Olympus C-2020 Z Panorama

 

Clubhouse with holes 1 and 2 at the Hidden Valley Lake Golf Course in Lake County, CA
as seen from the deck of the Father-In-Laws home

8 Individual Photos used for Panorama Example

Click to see Splash1.jpg
First Panorama Photo
Click to see Splash2.jpg
Second Panorama Photo
Click to see Splash3.jpg
Third Panorama Photo
Click to see Splash4.jpg
Fourth Panorama Photo




Click to see Splash5.jpg
Fifth Panorama Photo
Click to see Splash5.jpg
Sixth Panorama Photo
Click to see Splash5.jpg
Seventh Panorama Photo
Click to see Splash5.jpg
Eighth Panorama Photo




   
Tech Specs
How'd You Do That
All Photos shot 1024x768
SQ w/ Normal JPEG Compression
Camera setting was f:5.6 at 1/400th, 73mm at ISO100
File size is approx 170k
(examples above have been reduced for web)
Exposure is determined by the first frame.
You either cannot or should not adjust zoom settings between shots. Flash is not an option.
Photos are encoded as Pan with sequence order.
Camera allows panning either left or right.
(I shot these from left to right sequentially)
I wish I could say it was handled through my technical brilliance and superior programming skills...
but you already know better.
The Camera has a Pano setting that is used with an original Olympus SmartMedia card. The Olympus CamMedia software includes a Panorama option to Stitch upto 10 photos together. Auto and Manual modes are available.
There is a Horizon Line to follow as well as Suggested Overlap marks displayed on the Video View Finder.
Once shot, load the photos into the computer, select them and let the software do the magic.
This example was done with the Automatic Stitch function.
My previous camera, the Agfa 1280, had PhotoVista, but I never experimented with it.

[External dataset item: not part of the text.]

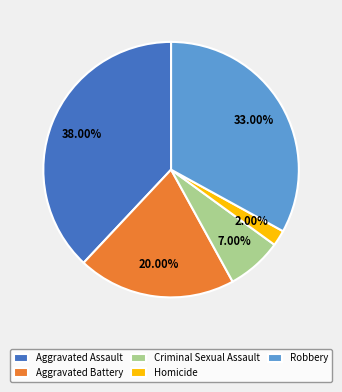

Does Aggravated Battery represent more than half of the total?

No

24" Panorama... a Manageable Reduction of the Original
Want To See The Original Stitch? Sorry, I'm not loading it as of yet... WAY too Big for my Server!
Original 8 Photo Stitch Ended Up Being almost 71 inches wide and 1800kb in size!
Reference points... Mt St Helena on the left and Cobb Mountain on the right.

 
When Lines Don't Match Up

The examples at right is clipped from a 10-shot sequence shot at full wide angle, and shows how the horizontal lines don't quite match up, causing a swooping stitch.
This was more than likely due to lack of holding the camera correctly, or not following the suggested horizon line.
You can see that these are the extreme left and right of the panoramic photographs.